Exercise prompt — Quote, word for word, the lines from the line containing "My client wants" to the line containing "The client wants", and nothing else.

Input data —
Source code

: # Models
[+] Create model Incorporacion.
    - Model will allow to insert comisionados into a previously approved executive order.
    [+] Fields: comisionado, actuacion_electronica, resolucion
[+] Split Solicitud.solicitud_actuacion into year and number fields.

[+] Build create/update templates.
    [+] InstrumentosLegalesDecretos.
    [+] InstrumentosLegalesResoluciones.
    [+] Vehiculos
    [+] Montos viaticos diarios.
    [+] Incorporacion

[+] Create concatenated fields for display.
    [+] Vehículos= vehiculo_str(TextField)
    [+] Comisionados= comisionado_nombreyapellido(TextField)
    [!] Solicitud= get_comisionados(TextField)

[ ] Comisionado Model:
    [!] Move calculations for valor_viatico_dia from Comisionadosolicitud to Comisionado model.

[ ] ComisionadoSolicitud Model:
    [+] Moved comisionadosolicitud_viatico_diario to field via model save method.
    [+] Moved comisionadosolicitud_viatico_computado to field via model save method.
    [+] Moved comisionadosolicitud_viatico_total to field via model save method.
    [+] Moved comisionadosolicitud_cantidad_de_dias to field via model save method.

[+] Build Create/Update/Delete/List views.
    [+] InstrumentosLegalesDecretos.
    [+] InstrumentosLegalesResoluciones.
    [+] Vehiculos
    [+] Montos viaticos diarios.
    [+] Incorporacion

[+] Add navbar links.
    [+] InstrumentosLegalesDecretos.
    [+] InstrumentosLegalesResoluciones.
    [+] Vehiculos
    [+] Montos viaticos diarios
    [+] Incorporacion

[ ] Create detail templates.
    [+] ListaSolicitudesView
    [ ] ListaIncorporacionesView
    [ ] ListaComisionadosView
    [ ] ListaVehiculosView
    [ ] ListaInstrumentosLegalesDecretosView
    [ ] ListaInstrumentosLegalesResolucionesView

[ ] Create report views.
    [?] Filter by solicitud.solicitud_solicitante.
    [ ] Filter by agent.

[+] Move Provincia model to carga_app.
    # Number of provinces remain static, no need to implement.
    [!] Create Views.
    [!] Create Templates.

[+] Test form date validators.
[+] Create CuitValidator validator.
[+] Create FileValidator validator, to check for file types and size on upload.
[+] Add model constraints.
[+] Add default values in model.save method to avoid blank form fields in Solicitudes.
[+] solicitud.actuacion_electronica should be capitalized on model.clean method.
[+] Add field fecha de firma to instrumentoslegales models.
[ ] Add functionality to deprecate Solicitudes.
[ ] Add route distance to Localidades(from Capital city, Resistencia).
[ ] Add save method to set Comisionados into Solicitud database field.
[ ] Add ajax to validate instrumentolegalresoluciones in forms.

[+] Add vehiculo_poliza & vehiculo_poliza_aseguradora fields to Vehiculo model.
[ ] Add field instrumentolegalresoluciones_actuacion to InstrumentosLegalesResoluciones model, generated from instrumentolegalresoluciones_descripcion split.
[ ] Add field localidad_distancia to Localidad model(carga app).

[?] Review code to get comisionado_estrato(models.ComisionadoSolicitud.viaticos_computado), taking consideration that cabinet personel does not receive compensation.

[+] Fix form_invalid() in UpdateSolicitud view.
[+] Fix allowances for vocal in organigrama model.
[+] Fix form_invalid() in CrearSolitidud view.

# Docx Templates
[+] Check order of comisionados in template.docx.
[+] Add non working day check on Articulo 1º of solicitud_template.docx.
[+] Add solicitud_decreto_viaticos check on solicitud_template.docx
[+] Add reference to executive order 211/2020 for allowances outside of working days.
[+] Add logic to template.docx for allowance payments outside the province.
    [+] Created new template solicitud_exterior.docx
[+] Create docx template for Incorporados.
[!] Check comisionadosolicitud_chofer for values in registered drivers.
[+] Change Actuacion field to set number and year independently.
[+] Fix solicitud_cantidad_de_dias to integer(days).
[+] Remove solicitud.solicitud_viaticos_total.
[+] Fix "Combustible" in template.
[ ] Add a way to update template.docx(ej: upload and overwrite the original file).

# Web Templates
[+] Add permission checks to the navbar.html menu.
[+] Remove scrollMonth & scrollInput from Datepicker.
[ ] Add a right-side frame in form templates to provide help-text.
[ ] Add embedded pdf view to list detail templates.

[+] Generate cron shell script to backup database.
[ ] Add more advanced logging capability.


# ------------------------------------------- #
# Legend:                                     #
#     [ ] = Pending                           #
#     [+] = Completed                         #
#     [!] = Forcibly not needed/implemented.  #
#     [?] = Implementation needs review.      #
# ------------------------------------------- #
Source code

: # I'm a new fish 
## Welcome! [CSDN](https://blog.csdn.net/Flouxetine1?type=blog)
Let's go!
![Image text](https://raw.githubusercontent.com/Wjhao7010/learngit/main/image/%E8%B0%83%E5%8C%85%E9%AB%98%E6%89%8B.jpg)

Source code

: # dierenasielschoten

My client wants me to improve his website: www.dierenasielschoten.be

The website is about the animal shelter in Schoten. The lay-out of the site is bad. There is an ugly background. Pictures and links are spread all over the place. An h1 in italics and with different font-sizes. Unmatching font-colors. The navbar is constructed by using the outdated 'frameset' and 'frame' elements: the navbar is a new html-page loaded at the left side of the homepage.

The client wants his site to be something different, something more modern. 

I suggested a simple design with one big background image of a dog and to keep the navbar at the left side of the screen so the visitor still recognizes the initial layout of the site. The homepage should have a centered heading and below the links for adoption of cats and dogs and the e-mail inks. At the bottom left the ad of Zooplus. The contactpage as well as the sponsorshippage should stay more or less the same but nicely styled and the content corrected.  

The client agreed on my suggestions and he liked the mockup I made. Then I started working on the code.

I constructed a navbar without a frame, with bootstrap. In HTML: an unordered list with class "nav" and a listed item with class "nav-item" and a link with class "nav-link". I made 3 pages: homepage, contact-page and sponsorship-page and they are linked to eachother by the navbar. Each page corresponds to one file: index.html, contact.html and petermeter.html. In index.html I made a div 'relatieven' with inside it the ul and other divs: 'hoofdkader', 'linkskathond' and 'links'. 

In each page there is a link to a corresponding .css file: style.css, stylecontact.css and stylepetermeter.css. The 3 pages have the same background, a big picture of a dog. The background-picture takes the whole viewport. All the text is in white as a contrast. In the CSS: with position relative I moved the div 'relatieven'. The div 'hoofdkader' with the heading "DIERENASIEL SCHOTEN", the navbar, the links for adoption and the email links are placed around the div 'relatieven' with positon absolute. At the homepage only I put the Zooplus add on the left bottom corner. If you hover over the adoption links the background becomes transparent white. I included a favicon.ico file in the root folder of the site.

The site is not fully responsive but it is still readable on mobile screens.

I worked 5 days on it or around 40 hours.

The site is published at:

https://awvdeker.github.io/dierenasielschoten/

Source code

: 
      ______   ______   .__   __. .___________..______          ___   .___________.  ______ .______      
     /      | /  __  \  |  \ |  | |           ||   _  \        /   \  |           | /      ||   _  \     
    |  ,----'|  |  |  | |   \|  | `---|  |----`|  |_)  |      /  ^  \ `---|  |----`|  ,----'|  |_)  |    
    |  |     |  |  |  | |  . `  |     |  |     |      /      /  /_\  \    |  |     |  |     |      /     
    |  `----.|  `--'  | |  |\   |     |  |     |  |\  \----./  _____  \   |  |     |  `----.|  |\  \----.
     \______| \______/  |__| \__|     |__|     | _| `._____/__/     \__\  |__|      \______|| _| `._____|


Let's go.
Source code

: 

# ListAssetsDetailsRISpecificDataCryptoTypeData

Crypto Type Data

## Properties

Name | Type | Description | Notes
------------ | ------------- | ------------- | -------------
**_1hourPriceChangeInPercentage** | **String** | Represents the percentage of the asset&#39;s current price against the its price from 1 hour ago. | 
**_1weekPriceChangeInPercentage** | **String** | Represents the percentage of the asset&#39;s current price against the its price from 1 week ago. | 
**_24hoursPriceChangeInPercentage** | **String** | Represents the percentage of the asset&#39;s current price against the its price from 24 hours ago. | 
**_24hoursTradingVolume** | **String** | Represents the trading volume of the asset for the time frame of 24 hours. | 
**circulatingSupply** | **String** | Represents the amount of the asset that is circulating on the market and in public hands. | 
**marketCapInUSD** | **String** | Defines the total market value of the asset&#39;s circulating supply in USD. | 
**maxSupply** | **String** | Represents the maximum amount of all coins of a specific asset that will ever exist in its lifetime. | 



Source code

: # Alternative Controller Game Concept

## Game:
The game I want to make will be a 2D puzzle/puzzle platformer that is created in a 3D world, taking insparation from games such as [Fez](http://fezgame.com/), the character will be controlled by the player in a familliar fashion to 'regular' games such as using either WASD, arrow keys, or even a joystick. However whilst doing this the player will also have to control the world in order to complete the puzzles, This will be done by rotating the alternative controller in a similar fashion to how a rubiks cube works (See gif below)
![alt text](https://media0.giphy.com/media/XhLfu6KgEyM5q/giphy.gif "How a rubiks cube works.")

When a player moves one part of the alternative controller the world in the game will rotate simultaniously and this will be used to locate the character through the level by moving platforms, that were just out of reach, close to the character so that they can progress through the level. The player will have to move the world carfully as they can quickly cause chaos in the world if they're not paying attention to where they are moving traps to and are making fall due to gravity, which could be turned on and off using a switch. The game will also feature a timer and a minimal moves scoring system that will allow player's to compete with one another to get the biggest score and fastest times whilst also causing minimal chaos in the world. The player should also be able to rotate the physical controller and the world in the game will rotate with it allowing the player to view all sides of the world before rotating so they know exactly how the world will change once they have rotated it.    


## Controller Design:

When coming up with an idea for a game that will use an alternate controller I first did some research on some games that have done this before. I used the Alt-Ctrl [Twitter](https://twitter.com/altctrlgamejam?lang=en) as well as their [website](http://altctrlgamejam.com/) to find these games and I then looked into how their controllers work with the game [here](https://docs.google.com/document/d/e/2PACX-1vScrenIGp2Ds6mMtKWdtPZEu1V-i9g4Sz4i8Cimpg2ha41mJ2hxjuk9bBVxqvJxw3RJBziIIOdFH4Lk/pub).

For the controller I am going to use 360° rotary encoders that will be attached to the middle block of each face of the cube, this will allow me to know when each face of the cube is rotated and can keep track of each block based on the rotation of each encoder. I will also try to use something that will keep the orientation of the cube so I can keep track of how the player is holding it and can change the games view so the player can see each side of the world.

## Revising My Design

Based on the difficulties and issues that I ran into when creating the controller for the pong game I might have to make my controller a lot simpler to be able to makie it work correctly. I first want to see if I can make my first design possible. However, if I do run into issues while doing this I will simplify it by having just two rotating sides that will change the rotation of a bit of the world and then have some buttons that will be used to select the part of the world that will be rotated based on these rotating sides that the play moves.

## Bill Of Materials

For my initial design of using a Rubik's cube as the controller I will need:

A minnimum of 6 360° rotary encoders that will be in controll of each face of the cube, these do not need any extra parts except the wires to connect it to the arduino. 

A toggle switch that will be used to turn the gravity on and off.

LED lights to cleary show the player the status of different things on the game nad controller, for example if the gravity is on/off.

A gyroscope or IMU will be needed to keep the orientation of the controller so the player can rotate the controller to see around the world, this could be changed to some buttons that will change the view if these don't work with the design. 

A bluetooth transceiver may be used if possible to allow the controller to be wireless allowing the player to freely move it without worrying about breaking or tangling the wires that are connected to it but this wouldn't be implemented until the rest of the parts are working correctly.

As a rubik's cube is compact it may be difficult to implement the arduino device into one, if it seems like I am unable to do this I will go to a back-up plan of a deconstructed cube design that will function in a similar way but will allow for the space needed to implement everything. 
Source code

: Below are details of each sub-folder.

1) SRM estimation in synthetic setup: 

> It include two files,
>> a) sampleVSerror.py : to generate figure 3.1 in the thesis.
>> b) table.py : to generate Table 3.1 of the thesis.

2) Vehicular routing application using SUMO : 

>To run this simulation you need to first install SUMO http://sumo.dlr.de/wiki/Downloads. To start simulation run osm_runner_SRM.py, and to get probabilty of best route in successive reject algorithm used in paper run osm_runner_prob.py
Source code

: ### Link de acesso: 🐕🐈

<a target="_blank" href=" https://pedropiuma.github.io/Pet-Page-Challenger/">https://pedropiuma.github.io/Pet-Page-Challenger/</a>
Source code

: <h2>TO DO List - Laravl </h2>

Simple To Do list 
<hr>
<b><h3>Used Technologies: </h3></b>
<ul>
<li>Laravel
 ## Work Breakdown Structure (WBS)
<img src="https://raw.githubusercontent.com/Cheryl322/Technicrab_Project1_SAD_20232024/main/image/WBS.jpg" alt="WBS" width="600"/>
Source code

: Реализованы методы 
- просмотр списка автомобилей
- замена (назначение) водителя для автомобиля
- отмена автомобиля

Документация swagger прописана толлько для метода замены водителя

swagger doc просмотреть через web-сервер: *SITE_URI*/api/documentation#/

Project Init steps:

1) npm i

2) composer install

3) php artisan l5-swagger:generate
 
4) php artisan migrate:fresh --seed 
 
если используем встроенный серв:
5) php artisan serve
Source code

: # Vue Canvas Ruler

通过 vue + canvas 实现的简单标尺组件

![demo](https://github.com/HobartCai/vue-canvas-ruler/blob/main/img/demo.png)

Solution to this exercise —
My client wants me to improve his website: www.dierenasielschoten.be

The website is about the animal shelter in Schoten. The lay-out of the site is bad. There is an ugly background. Pictures and links are spread all over the place. An h1 in italics and with different font-sizes. Unmatching font-colors. The navbar is constructed by using the outdated 'frameset' and 'frame' elements: the navbar is a new html-page loaded at the left side of the homepage.

The client wants his site to be something different, something more modern. 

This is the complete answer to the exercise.